Most deactivation work has been completed at the building built in the 1950s to enrich uranium, first for atomic weapons and later for commercial nuclear power reactors, officials with DOE’s Portsmouth/Paducah Project Office said during a panel discussion at the conference.
“I’m excited about the skyline changes that are going to be occurring very soon,” said Jeff Bettinger, Portsmouth Gaseous Diffusion Plant lead for PPPO.
X-326 will be the first of three 30-acre process buildings to be taken down through 2034. “We have already started some of the pre-demolition work with asbestos removal” at X-326, Bettinger said.
In May or June, site cleanup contractor Fluor-BWXT Portsmouth is expected to report that as much fissile material as possible has been removed from the building. A few months later, workers will turn off the electric power to the building, said Zack Smith, program manager with PPPO.

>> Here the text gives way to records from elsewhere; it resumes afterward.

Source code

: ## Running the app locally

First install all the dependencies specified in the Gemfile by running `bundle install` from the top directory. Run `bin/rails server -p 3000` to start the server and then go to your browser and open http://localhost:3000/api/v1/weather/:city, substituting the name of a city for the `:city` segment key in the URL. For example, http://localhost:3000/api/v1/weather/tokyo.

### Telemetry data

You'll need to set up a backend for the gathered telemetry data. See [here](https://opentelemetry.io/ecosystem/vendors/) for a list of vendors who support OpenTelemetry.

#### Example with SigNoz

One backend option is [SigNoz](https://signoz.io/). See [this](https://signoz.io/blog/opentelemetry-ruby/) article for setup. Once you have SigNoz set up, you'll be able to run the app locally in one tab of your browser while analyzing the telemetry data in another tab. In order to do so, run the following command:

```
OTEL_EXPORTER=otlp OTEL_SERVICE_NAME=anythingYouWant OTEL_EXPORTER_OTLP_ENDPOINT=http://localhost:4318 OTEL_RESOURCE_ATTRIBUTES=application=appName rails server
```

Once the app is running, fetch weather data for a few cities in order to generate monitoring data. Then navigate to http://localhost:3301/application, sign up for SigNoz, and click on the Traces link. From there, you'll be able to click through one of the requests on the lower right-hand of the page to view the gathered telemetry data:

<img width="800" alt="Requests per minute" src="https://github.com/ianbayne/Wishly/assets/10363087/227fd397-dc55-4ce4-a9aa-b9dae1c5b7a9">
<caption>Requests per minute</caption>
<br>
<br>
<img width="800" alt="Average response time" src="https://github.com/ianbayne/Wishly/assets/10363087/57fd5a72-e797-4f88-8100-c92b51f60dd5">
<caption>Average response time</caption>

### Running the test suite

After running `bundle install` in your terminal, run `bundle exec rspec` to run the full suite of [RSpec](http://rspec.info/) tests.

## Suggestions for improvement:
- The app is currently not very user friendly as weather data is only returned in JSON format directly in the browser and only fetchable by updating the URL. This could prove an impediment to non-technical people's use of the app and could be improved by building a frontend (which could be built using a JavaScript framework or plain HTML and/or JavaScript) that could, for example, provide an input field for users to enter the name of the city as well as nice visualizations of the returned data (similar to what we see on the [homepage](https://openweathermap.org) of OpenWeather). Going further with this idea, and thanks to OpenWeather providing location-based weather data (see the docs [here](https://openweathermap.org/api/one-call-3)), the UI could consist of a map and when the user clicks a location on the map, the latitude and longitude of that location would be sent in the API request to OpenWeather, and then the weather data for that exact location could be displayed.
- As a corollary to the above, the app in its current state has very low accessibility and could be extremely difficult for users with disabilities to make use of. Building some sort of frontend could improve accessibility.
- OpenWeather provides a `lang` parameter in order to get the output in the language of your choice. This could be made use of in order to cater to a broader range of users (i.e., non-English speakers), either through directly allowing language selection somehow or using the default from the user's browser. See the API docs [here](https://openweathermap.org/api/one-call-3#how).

Over 7,000 large components have already been removed from the building. Pre-demolition operations are due to be completed by Sept. 30, with demolition scheduled for 2020 to 2023.
Demolition of the X-333 building should start in 2023 and be complete in 2027. Tearing down the X-330 facility should start around 2031 and be finished in 2034, according to slides in the PPPO presentation.
Portsmouth’s On-Site Waste Disposal Cell is scheduled to be operational in 2020, and it would start taking construction debris from X-326 in 2021. The $900 million cell will take 2 million cubic yards of waste from building demolition at the Portsmouth Gaseous Diffusion Plant site.